[DATA LISTING — start]

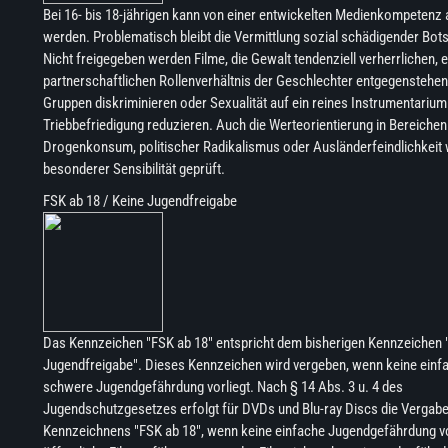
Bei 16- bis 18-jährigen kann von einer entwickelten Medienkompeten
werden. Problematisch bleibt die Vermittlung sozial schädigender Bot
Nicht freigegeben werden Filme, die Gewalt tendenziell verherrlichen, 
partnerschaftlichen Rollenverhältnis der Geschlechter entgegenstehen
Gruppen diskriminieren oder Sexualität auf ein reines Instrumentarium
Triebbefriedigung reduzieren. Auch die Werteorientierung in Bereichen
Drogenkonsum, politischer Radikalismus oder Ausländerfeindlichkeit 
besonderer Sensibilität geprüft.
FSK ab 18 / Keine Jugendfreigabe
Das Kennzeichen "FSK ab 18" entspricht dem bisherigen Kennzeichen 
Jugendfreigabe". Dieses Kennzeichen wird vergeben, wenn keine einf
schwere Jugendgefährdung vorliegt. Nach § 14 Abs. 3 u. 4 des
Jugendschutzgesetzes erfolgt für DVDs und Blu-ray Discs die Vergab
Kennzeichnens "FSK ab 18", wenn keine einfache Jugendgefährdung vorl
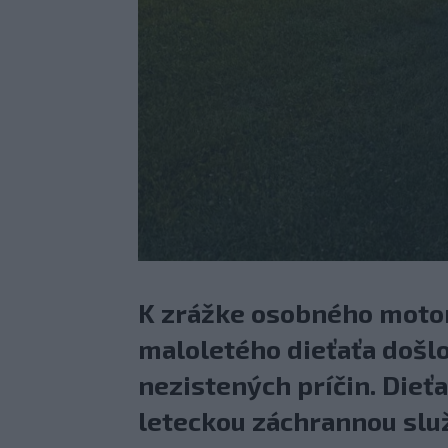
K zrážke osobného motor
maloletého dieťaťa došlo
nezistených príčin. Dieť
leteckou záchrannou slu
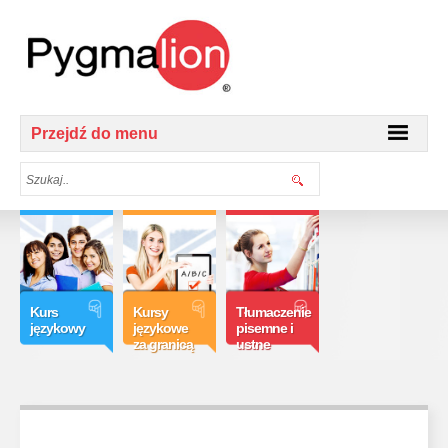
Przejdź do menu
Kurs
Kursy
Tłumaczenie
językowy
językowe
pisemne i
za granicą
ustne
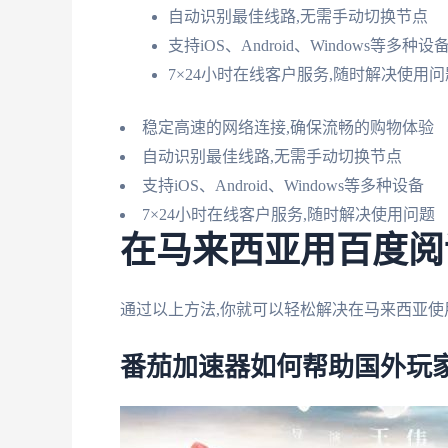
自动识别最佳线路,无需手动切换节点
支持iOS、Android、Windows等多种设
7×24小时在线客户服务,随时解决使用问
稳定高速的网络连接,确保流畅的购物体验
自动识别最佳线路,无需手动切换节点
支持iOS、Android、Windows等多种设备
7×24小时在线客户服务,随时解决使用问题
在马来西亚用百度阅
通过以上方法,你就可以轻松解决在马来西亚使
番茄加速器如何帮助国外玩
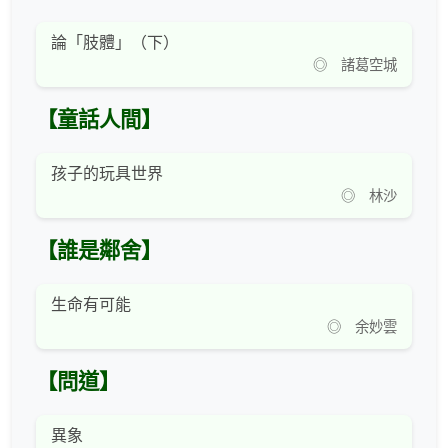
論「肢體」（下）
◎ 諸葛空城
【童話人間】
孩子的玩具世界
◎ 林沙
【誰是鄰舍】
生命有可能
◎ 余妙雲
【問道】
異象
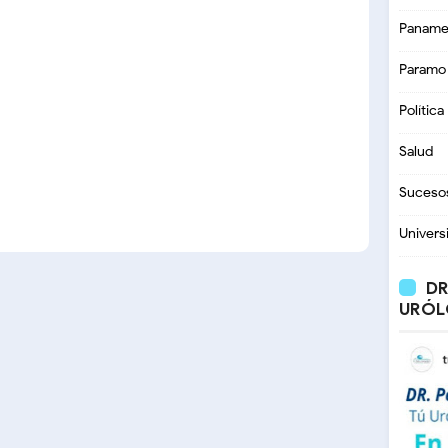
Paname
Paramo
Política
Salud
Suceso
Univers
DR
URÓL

[DATA LISTING — finish]

__PROBLEM__
From the line with "支持iOS、Android、Windows等多种设备" down to the final line of the entries above, repeat each line exactly; omit the pictures.

__EXERCISE SOLUTION__
支持iOS、Android、Windows等多种设备
7×24小时在线客户服务,随时解决使用问题
在马来西亚用百度阅
通过以上方法,你就可以轻松解决在马来西亚使
番茄加速器如何帮助国外玩
論「肢體」（下）
◎ 諸葛空城
【童話人間】
孩子的玩具世界
◎ 林沙
【誰是鄰舍】
生命有可能
◎ 余妙雲
【問道】
異象
Paname
Paramo
Política
Salud
Suceso
Univers
DR
URÓL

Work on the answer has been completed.